Given the cuts were ‘voluntary’, the analysts noted, it was deemed “improbable” that major players like Saudi Arabia would adhere to them for the long term.
However, the group’s meeting last Wednesday confirmed production cuts would stay in place until at least the end of June.
This sustained strategy means there is a “strong likelihood” oil will tip over the $100 per barrel mark, Onyx Capital Group chief executive Greg Newman told City A.M.
“We look to be in a very similar situation to 2022 from an OPEC supply point of view, made materially worse because this time round Russian oil sanctions are genuinely biting, whereas in 2022 trade flows were simply rerouted,” he said.
“This means there is potentially even more supply offline than the peak of 2022 which the market is only just starting to wake up and realise and the indicators in the physical market are very strong and will likely get stronger.”
He added: “The sentiment has shifted markedly from a slightly bearish attitude when people were afraid to invest for fear of too many unknowns to right now when it’s a much more conducive and bullish environment.”
The US and China
Other international developments are driving the likelihood of a $100 per barrel.
Despite an extended run of tepid activity, China has announced more stimulus measures to try and lift its sluggish economy.

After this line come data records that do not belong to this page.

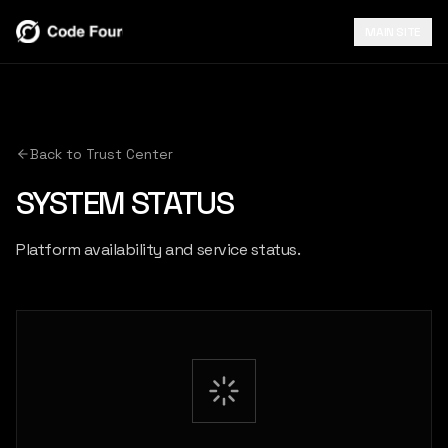
MAIN SITE
Back to Trust Center
SYSTEM STATUS
Platform availability and service status.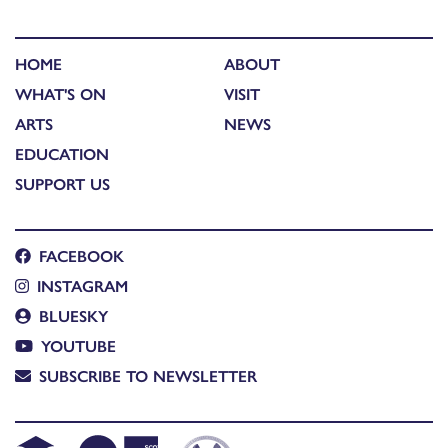
HOME
ABOUT
WHAT'S ON
VISIT
ARTS
NEWS
EDUCATION
SUPPORT US
FACEBOOK
INSTAGRAM
BLUESKY
YOUTUBE
SUBSCRIBE TO NEWSLETTER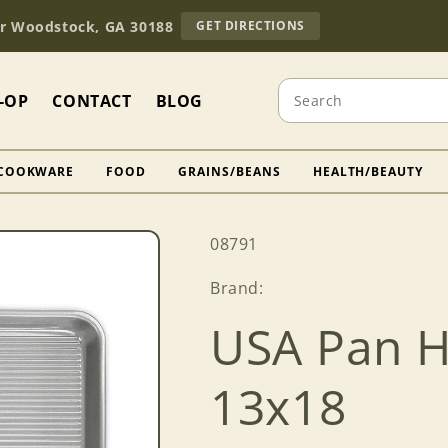
TO
Dr Woodstock, GA 30188
GET DIRECTIONS
OUR
RETAIL
STORE
Search
(OPENS
-OP
CONTACT
BLOG
IN
GOOGLE
MAPS)
COOKWARE
FOOD
GRAINS/BEANS
HEALTH/BEAUTY
SKU:
08791
Brand:
USA Pan H
13x18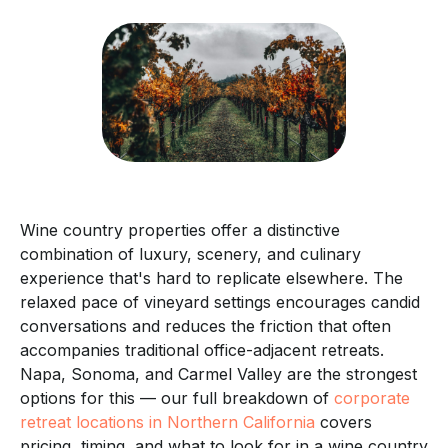
Wine country properties offer a distinctive
combination of luxury, scenery, and culinary
experience that's hard to replicate elsewhere. The
relaxed pace of vineyard settings encourages candid
conversations and reduces the friction that often
accompanies traditional office-adjacent retreats.
Napa, Sonoma, and Carmel Valley are the strongest
options for this — our full breakdown of
corporate
retreat locations in Northern California
covers
pricing, timing, and what to look for in a wine country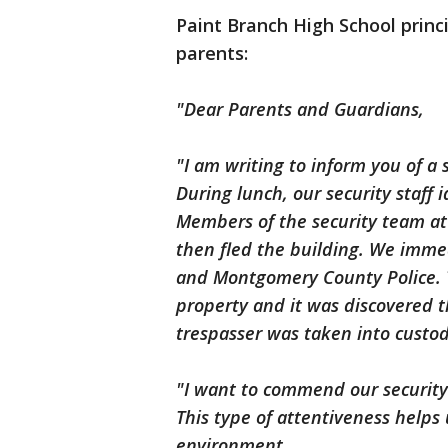
Paint Branch High School princi
parents:
"Dear Parents and Guardians,
"I am writing to inform you of a 
During lunch, our security staff 
Members of the security team at
then fled the building. We immed
and Montgomery County Police. T
property and it was discovered t
trespasser was taken into custo
"I want to commend our security 
This type of attentiveness helps
environment.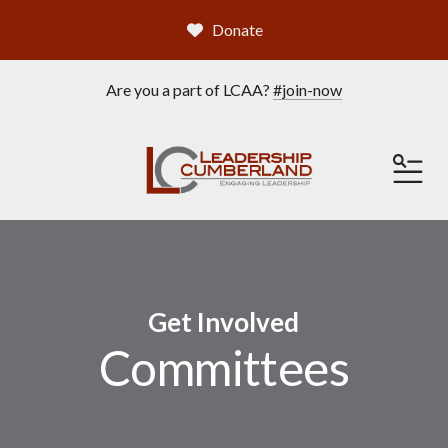
Donate
Are you a part of LCAA?
#join-now
ME
Get Involved
Committees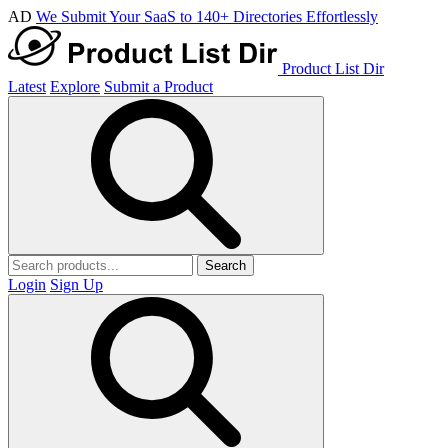
AD
We Submit Your SaaS to 140+ Directories Effortlessly
Product List Dir
Latest
Explore
Submit a Product
Search
Login
Sign Up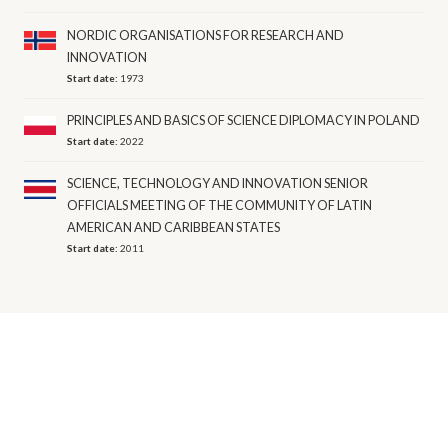
NORDIC ORGANISATIONS FOR RESEARCH AND
INNOVATION
Start date:
1973
PRINCIPLES AND BASICS OF SCIENCE DIPLOMACY IN POLAND
Start date:
2022
SCIENCE, TECHNOLOGY AND INNOVATION SENIOR
OFFICIALS MEETING OF THE COMMUNITY OF LATIN
AMERICAN AND CARIBBEAN STATES
Start date:
2011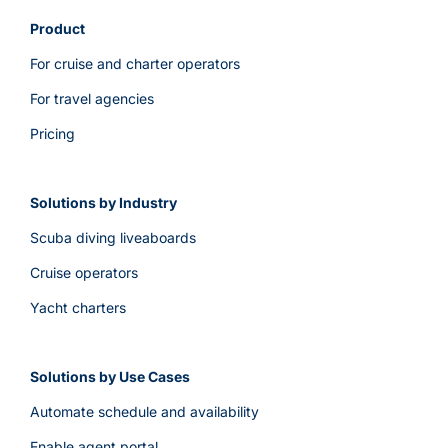
Product
For cruise and charter operators
For travel agencies
Pricing
Solutions by Industry
Scuba diving liveaboards
Cruise operators
Yacht charters
Solutions by Use Cases
Automate schedule and availability
Enable agent portal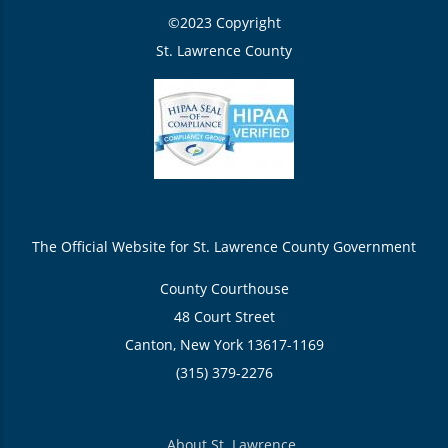
©2023 Copyright
St. Lawrence County
The Official Website for St. Lawrence County Government
County Courthouse
48 Court Street
Canton, New York 13617-1169
(315) 379-2276
About St. Lawrence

Though similar previous measures have proved underwhelming and somewhat ineffective to date, the prospect of a return to growth in China would almost certainly cause prices to rise.

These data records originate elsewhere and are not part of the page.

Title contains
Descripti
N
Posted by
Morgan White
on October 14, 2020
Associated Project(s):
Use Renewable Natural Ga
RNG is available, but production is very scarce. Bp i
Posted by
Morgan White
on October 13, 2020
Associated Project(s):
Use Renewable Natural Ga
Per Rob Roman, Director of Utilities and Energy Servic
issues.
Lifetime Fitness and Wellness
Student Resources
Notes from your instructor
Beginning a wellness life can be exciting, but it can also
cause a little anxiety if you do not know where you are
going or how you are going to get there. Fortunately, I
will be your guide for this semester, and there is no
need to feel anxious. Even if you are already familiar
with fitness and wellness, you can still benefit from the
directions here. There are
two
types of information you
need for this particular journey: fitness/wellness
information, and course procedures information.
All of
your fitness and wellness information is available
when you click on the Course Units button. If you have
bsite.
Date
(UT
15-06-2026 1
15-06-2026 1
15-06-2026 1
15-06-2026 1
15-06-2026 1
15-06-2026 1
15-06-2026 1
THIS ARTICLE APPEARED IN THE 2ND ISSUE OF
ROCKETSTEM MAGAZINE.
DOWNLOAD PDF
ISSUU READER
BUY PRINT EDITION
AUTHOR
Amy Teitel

China remains the strongest supporter for oil demand growth, as Panmure Gordon points out that OECD demand remains below pre-pandemic levels.
The US, too, is continuing to play its part.
Coming off a record drilling year that saw strong returns off a weak base price for US majors Chevron and Exxon, the US Strategic Reserve are moving to refill supplies.
In March, the body said it would replenish its stores to the point where levels will either reach or exceed the level prior to the massive 180 million barrels per day in 2022, setting a solid floor for WTI in the process.
Expectations of interest rate reductions continue to be discussed, despite noises from the US Central Bank indicating that these will not be before June this year.
Despite these factors, some analysts are holding firm on a price fall as the year progresses.
A note last week from J.P Morgan said it is maintaining its prediction of a $90 per barrel threshold in May, falling to $85/bbl in the second half of the year.
Analysts from the firm added, however, that the global oil price could hit $100 per barrel on the way to that point.